Records follow. Pull out every line that contains "Created".

Text-based design files
══════
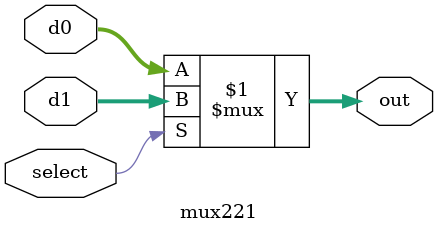
<source format=v>
module mux221 (
    input [1:0] d0,     // 2-bit input data 0
    input [1:0] d1,     // 2-bit input data 1
    input select,       // 1-bit select signal
    output [1:0] out    // 2-bit output
);

assign out = (select) ? d1 : d0;

endmodule
</source>
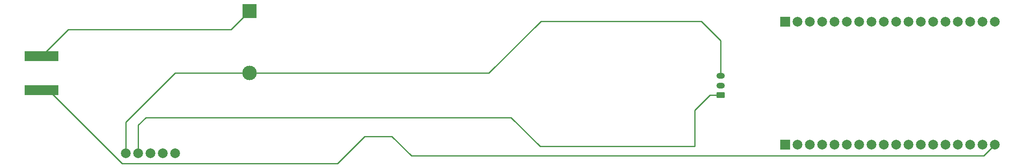
<source format=gbr>
%TF.GenerationSoftware,KiCad,Pcbnew,7.0.5-0*%
%TF.CreationDate,2023-11-06T11:32:01-05:00*%
%TF.ProjectId,Lemmingometre_v3,4c656d6d-696e-4676-9f6d-657472655f76,rev?*%
%TF.SameCoordinates,Original*%
%TF.FileFunction,Copper,L1,Top*%
%TF.FilePolarity,Positive*%
%FSLAX46Y46*%
G04 Gerber Fmt 4.6, Leading zero omitted, Abs format (unit mm)*
G04 Created by KiCad (PCBNEW 7.0.5-0) date 2023-11-06 11:32:01*
%MOMM*%
%LPD*%
G01*
G04 APERTURE LIST*
G04 Aperture macros list*
%AMRoundRect*
0 Rectangle with rounded corners*
0 $1 Rounding radius*
0 $2 $3 $4 $5 $6 $7 $8 $9 X,Y pos of 4 corners*
0 Add a 4 corners polygon primitive as box body*
4,1,4,$2,$3,$4,$5,$6,$7,$8,$9,$2,$3,0*
0 Add four circle primitives for the rounded corners*
1,1,$1+$1,$2,$3*
1,1,$1+$1,$4,$5*
1,1,$1+$1,$6,$7*
1,1,$1+$1,$8,$9*
0 Add four rect primitives between the rounded corners*
20,1,$1+$1,$2,$3,$4,$5,0*
20,1,$1+$1,$4,$5,$6,$7,0*
20,1,$1+$1,$6,$7,$8,$9,0*
20,1,$1+$1,$8,$9,$2,$3,0*%
G04 Aperture macros list end*
%TA.AperFunction,ComponentPad*%
%ADD10R,3.000000X3.000000*%
%TD*%
%TA.AperFunction,ComponentPad*%
%ADD11C,3.000000*%
%TD*%
%TA.AperFunction,ComponentPad*%
%ADD12RoundRect,0.250000X0.625000X-0.350000X0.625000X0.350000X-0.625000X0.350000X-0.625000X-0.350000X0*%
%TD*%
%TA.AperFunction,ComponentPad*%
%ADD13O,1.750000X1.200000*%
%TD*%
%TA.AperFunction,ComponentPad*%
%ADD14C,2.000000*%
%TD*%
%TA.AperFunction,ComponentPad*%
%ADD15R,2.000000X2.000000*%
%TD*%
%TA.AperFunction,ComponentPad*%
%ADD16R,7.000000X2.000000*%
%TD*%
%TA.AperFunction,Conductor*%
%ADD17C,0.250000*%
%TD*%
G04 APERTURE END LIST*
D10*
%TO.P,Battery,1,+*%
%TO.N,Net-(BT1-+)*%
X77350000Y-96550000D03*
D11*
%TO.P,Battery,2,-*%
%TO.N,Net-(BT1--)*%
X77350000Y-109350000D03*
%TD*%
D12*
%TO.P,PIR,1,Pin_1*%
%TO.N,Net-(J2-Pin_1)*%
X174400000Y-113900000D03*
D13*
%TO.P,PIR,2,Pin_2*%
%TO.N,Net-(J2-Pin_2)*%
X174400000Y-111900000D03*
%TO.P,PIR,3,Pin_3*%
%TO.N,Net-(BT1--)*%
X174400000Y-109900000D03*
%TD*%
D14*
%TO.P,Firebeetle,1,IO1/TXD*%
%TO.N,unconnected-(U1-IO1{slash}TXD-Pad1)*%
X190260000Y-124100000D03*
%TO.P,Firebeetle,2,IO2/D9*%
%TO.N,unconnected-(U1-IO2{slash}D9-Pad2)*%
X210580000Y-124100000D03*
D15*
%TO.P,Firebeetle,3,IO3/RXD*%
%TO.N,unconnected-(U1-IO3{slash}RXD-Pad3)*%
X187720000Y-124100000D03*
D14*
%TO.P,Firebeetle,4,D0/IO4*%
%TO.N,unconnected-(U1-D0{slash}IO4-Pad4)*%
X223280000Y-98700000D03*
%TO.P,Firebeetle,5,IO5/D8*%
%TO.N,unconnected-(U1-IO5{slash}D8-Pad5)*%
X208040000Y-124100000D03*
%TO.P,Firebeetle,6,IO6/CLK*%
%TO.N,unconnected-(U1-IO6{slash}CLK-Pad6)*%
X213120000Y-124100000D03*
%TO.P,Firebeetle,7,IO7/SD0*%
%TO.N,unconnected-(U1-IO7{slash}SD0-Pad7)*%
X215660000Y-124100000D03*
%TO.P,Firebeetle,8,IO8/SD1*%
%TO.N,unconnected-(U1-IO8{slash}SD1-Pad8)*%
X218200000Y-124100000D03*
%TO.P,Firebeetle,9,IO9/D5*%
%TO.N,unconnected-(U1-IO9{slash}D5-Pad9)*%
X200420000Y-124100000D03*
%TO.P,Firebeetle,10,IO10/D6*%
%TO.N,unconnected-(U1-IO10{slash}D6-Pad10)*%
X202960000Y-124100000D03*
%TO.P,Firebeetle,11,IO11/CMD*%
%TO.N,unconnected-(U1-IO11{slash}CMD-Pad11)*%
X220740000Y-124100000D03*
%TO.P,Firebeetle,12,MCLK/IO12*%
%TO.N,unconnected-(U1-MCLK{slash}IO12-Pad12)*%
X220740000Y-98700000D03*
%TO.P,Firebeetle,13,IO13/D7*%
%TO.N,unconnected-(U1-IO13{slash}D7-Pad13)*%
X205500000Y-124100000D03*
%TO.P,Firebeetle,14,BCLK/IO14*%
%TO.N,unconnected-(U1-BCLK{slash}IO14-Pad14)*%
X218200000Y-98700000D03*
%TO.P,Firebeetle,15,A4/IO15*%
%TO.N,unconnected-(U1-A4{slash}IO15-Pad15)*%
X197880000Y-98700000D03*
%TO.P,Firebeetle,16,D1/IO16*%
%TO.N,unconnected-(U1-D1{slash}IO16-Pad16)*%
X225820000Y-98700000D03*
%TO.P,Firebeetle,17,LRCK/IO17*%
%TO.N,unconnected-(U1-LRCK{slash}IO17-Pad17)*%
X228360000Y-98700000D03*
%TO.P,Firebeetle,18,SCK/IO18*%
%TO.N,unconnected-(U1-SCK{slash}IO18-Pad18)*%
X205500000Y-98700000D03*
%TO.P,Firebeetle,19,MISO/IO19*%
%TO.N,unconnected-(U1-MISO{slash}IO19-Pad19)*%
X210580000Y-98700000D03*
%TO.P,Firebeetle,21,SDA/IO21*%
%TO.N,Net-(U1-SDA{slash}IO21)*%
X213120000Y-98700000D03*
%TO.P,Firebeetle,22,SCL/IO22*%
%TO.N,Net-(U1-SCL{slash}IO22)*%
X215660000Y-98700000D03*
%TO.P,Firebeetle,23,MOSI/IO23*%
%TO.N,unconnected-(U1-MOSI{slash}IO23-Pad23)*%
X208040000Y-98700000D03*
%TO.P,Firebeetle,25,IO25/D2*%
%TO.N,unconnected-(U1-IO25{slash}D2-Pad25)*%
X192800000Y-124100000D03*
%TO.P,Firebeetle,26,IO26/D3*%
%TO.N,Net-(J2-Pin_2)*%
X195340000Y-124100000D03*
%TO.P,Firebeetle,27,IO27/D4*%
%TO.N,unconnected-(U1-IO27{slash}D4-Pad27)*%
X197880000Y-124100000D03*
%TO.P,Firebeetle,34,A2/IO34*%
%TO.N,unconnected-(U1-A2{slash}IO34-Pad34)*%
X192800000Y-98700000D03*
%TO.P,Firebeetle,35,A3/IO35*%
%TO.N,unconnected-(U1-A3{slash}IO35-Pad35)*%
X195340000Y-98700000D03*
D15*
%TO.P,Firebeetle,36,A0/IO36*%
%TO.N,unconnected-(U1-A0{slash}IO36-Pad36)*%
X187720000Y-98700000D03*
D14*
%TO.P,Firebeetle,39,A1/IO39*%
%TO.N,unconnected-(U1-A1{slash}IO39-Pad39)*%
X190260000Y-98700000D03*
%TO.P,Firebeetle,40,NC*%
%TO.N,unconnected-(U1-NC-Pad40)*%
X200420000Y-98700000D03*
%TO.P,Firebeetle,41,IO0*%
%TO.N,unconnected-(U1-IO0-Pad41)*%
X202960000Y-98700000D03*
%TO.P,Firebeetle,42,RST*%
%TO.N,unconnected-(U1-RST-Pad42)*%
X230900000Y-98700000D03*
%TO.P,Firebeetle,43,GND*%
%TO.N,Net-(BT1--)*%
X223280000Y-124100000D03*
%TO.P,Firebeetle,44,AREF*%
%TO.N,unconnected-(U1-AREF-Pad44)*%
X225820000Y-124100000D03*
%TO.P,Firebeetle,45,3V3*%
%TO.N,Net-(J2-Pin_1)*%
X228360000Y-124100000D03*
%TO.P,Firebeetle,46,VCC*%
%TO.N,Net-(U1-VCC)*%
X230900000Y-124100000D03*
%TD*%
%TO.P,RTC,1,GND*%
%TO.N,Net-(BT1--)*%
X51900000Y-125900000D03*
%TO.P,RTC,2,VCC*%
%TO.N,Net-(J2-Pin_1)*%
X54440000Y-125900000D03*
%TO.P,RTC,3,SDA*%
%TO.N,Net-(U1-SDA{slash}IO21)*%
X56980000Y-125900000D03*
%TO.P,RTC,4,SCL*%
%TO.N,Net-(U1-SCL{slash}IO22)*%
X59520000Y-125900000D03*
%TO.P,RTC,5,SQW*%
%TO.N,unconnected-(U2-SQW-Pad5)*%
X62060000Y-125900000D03*
%TD*%
D16*
%TO.P,Switch,1*%
%TO.N,Net-(BT1-+)*%
X34500000Y-105800000D03*
%TO.P,Switch,2*%
%TO.N,Net-(U1-VCC)*%
X34500000Y-112900000D03*
%TD*%
D17*
%TO.N,Net-(J2-Pin_1)*%
X131200000Y-118500000D02*
X137200000Y-124500000D01*
X169100000Y-117000000D02*
X172200000Y-113900000D01*
X56000000Y-118500000D02*
X131200000Y-118500000D01*
X137200000Y-124500000D02*
X169100000Y-124500000D01*
X54440000Y-125900000D02*
X54440000Y-120060000D01*
X169100000Y-124500000D02*
X169100000Y-117000000D01*
X172200000Y-113900000D02*
X174400000Y-113900000D01*
X54440000Y-120060000D02*
X56000000Y-118500000D01*
%TO.N,Net-(BT1-+)*%
X40000000Y-100300000D02*
X34500000Y-105800000D01*
X73600000Y-100300000D02*
X40000000Y-100300000D01*
X77350000Y-96550000D02*
X73600000Y-100300000D01*
%TO.N,Net-(BT1--)*%
X62050000Y-109350000D02*
X77350000Y-109350000D01*
X174400000Y-102600000D02*
X174400000Y-109900000D01*
X170400000Y-98600000D02*
X174400000Y-102600000D01*
X137400000Y-98600000D02*
X170400000Y-98600000D01*
X77350000Y-109350000D02*
X126650000Y-109350000D01*
X51900000Y-125900000D02*
X51900000Y-119500000D01*
X51900000Y-119500000D02*
X62050000Y-109350000D01*
X126650000Y-109350000D02*
X137400000Y-98600000D01*
%TO.N,Net-(U1-VCC)*%
X228600000Y-126400000D02*
X230900000Y-124100000D01*
X95500000Y-128000000D02*
X101100000Y-122400000D01*
X34500000Y-112900000D02*
X36000000Y-112900000D01*
X101100000Y-122400000D02*
X106700000Y-122400000D01*
X110700000Y-126400000D02*
X228600000Y-126400000D01*
X51100000Y-128000000D02*
X95500000Y-128000000D01*
X36000000Y-112900000D02*
X51100000Y-128000000D01*
X106700000Y-122400000D02*
X110700000Y-126400000D01*
%TD*%
M02*

</source>
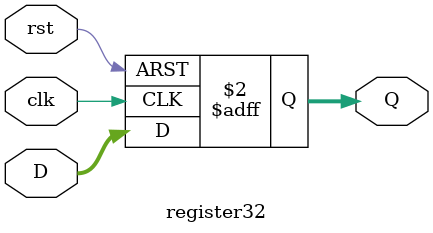
<source format=v>
`timescale 1ns / 1ns

module register32(clk, rst, D, Q);
input clk, rst;
input  [31:0] D;
output [31:0] Q;
reg    [31:0] Q;

always @ (posedge clk, posedge rst)
	if (rst) Q <= 31'b0;
	else		Q <= D;
endmodule

</source>
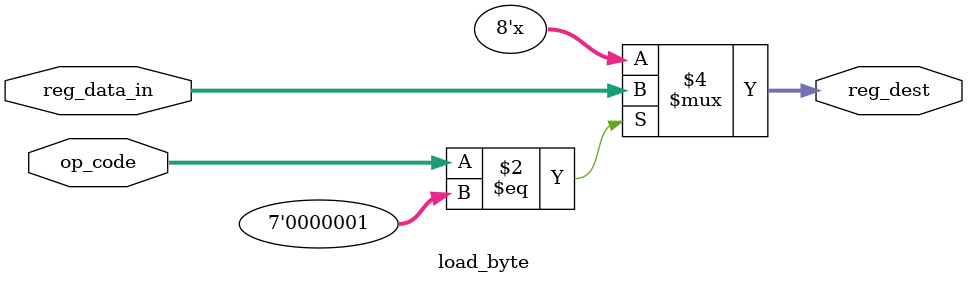
<source format=sv>
module load_byte
#(
	parameter OFFSET = 0,
	parameter LOAD_BYTE_OP = 7'b0000001
)
(
	input logic [6:0] op_code,
	input logic signed [7:0] reg_data_in, 
	
	output logic signed [7:0] reg_dest

); 

// reg_data_in here is to represent the register data from the memory.

// reg_dest is to represent the destination register. The data from the other register gets loaded to this for further use.

	always begin
		if(op_code == LOAD_BYTE_OP)
			reg_dest = reg_data_in;
	end

endmodule

</source>
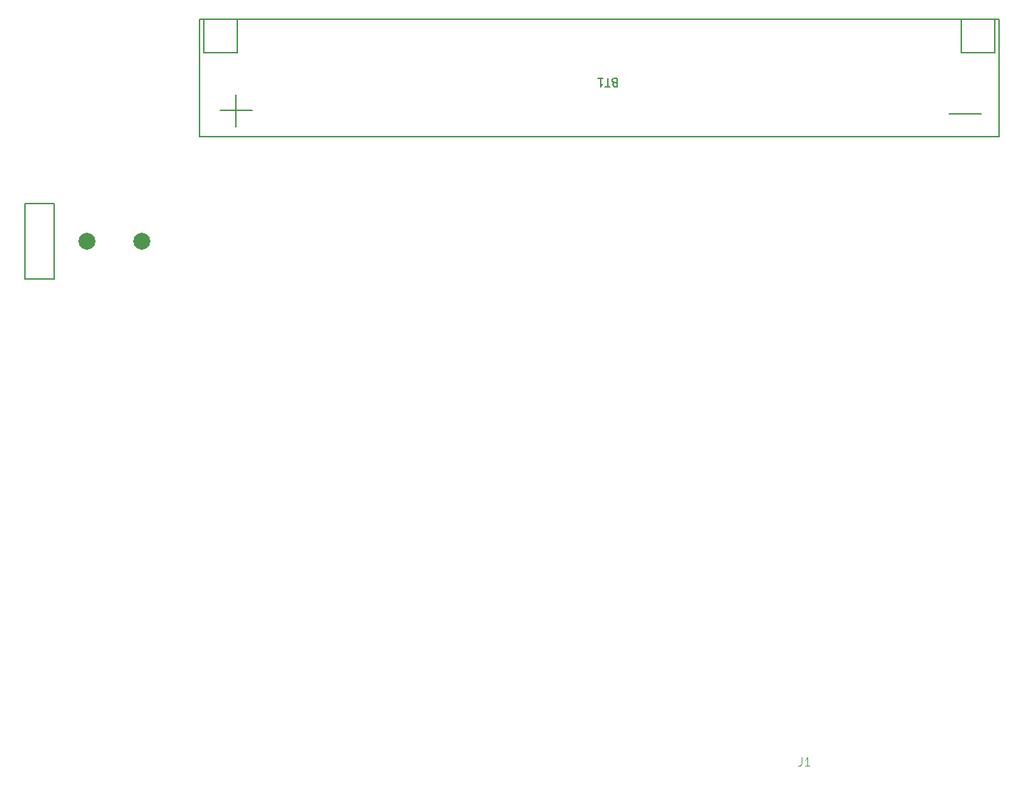
<source format=gbr>
%TF.GenerationSoftware,KiCad,Pcbnew,8.0.7*%
%TF.CreationDate,2025-06-04T19:27:18+09:00*%
%TF.ProjectId,cool642tb_R_v121,636f6f6c-3634-4327-9462-5f525f763132,rev?*%
%TF.SameCoordinates,Original*%
%TF.FileFunction,Legend,Top*%
%TF.FilePolarity,Positive*%
%FSLAX46Y46*%
G04 Gerber Fmt 4.6, Leading zero omitted, Abs format (unit mm)*
G04 Created by KiCad (PCBNEW 8.0.7) date 2025-06-04 19:27:18*
%MOMM*%
%LPD*%
G01*
G04 APERTURE LIST*
%ADD10C,0.100000*%
%ADD11C,0.150000*%
%ADD12C,2.000000*%
G04 APERTURE END LIST*
D10*
X62586666Y-60817419D02*
X62586666Y-61531704D01*
X62586666Y-61531704D02*
X62539047Y-61674561D01*
X62539047Y-61674561D02*
X62443809Y-61769800D01*
X62443809Y-61769800D02*
X62300952Y-61817419D01*
X62300952Y-61817419D02*
X62205714Y-61817419D01*
X63586666Y-61817419D02*
X63015238Y-61817419D01*
X63300952Y-61817419D02*
X63300952Y-60817419D01*
X63300952Y-60817419D02*
X63205714Y-60960276D01*
X63205714Y-60960276D02*
X63110476Y-61055514D01*
X63110476Y-61055514D02*
X63015238Y-61103133D01*
D11*
X40385714Y19481009D02*
X40242857Y19528628D01*
X40242857Y19528628D02*
X40195238Y19576247D01*
X40195238Y19576247D02*
X40147619Y19671485D01*
X40147619Y19671485D02*
X40147619Y19814342D01*
X40147619Y19814342D02*
X40195238Y19909580D01*
X40195238Y19909580D02*
X40242857Y19957200D01*
X40242857Y19957200D02*
X40338095Y20004819D01*
X40338095Y20004819D02*
X40719047Y20004819D01*
X40719047Y20004819D02*
X40719047Y19004819D01*
X40719047Y19004819D02*
X40385714Y19004819D01*
X40385714Y19004819D02*
X40290476Y19052438D01*
X40290476Y19052438D02*
X40242857Y19100057D01*
X40242857Y19100057D02*
X40195238Y19195295D01*
X40195238Y19195295D02*
X40195238Y19290533D01*
X40195238Y19290533D02*
X40242857Y19385771D01*
X40242857Y19385771D02*
X40290476Y19433390D01*
X40290476Y19433390D02*
X40385714Y19481009D01*
X40385714Y19481009D02*
X40719047Y19481009D01*
X39861904Y19004819D02*
X39290476Y19004819D01*
X39576190Y20004819D02*
X39576190Y19004819D01*
X38433333Y20004819D02*
X39004761Y20004819D01*
X38719047Y20004819D02*
X38719047Y19004819D01*
X38719047Y19004819D02*
X38814285Y19147676D01*
X38814285Y19147676D02*
X38909523Y19242914D01*
X38909523Y19242914D02*
X39004761Y19290533D01*
X83980839Y15725533D02*
X80171316Y15725533D01*
X-2689160Y16155533D02*
X-6498684Y16155533D01*
X-4593922Y18060295D02*
X-4593922Y14250771D01*
%TO.C,SW21*%
X-29650000Y5110000D02*
X-26150000Y5110000D01*
X-29650000Y-3890000D02*
X-29650000Y5110000D01*
X-26150000Y5110000D02*
X-26150000Y-3890000D01*
X-26150000Y-3890000D02*
X-29650000Y-3890000D01*
%TO.C,BT1*%
X-4400000Y23050000D02*
X-8400000Y23050000D01*
X-8400000Y27050000D01*
X-4400000Y27050000D01*
X-4400000Y23050000D01*
X85600000Y23050000D02*
X81600000Y23050000D01*
X81600000Y27050000D01*
X85600000Y27050000D01*
X85600000Y23050000D01*
X86100000Y13050000D02*
X-8900000Y13050000D01*
X-8900000Y27050000D01*
X86100000Y27050000D01*
X86100000Y13050000D01*
%TD*%
D12*
%TO.C,SW22*%
X-15770000Y580000D03*
X-22270000Y580000D03*
%TD*%
M02*

</source>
══════
_Problem solution_.
G04 Created by KiCad (PCBNEW 7.0.5-0) date 2023-11-06 11:32:01*
G04 Created by KiCad (PCBNEW 8.0.7) date 2025-06-04 19:27:18*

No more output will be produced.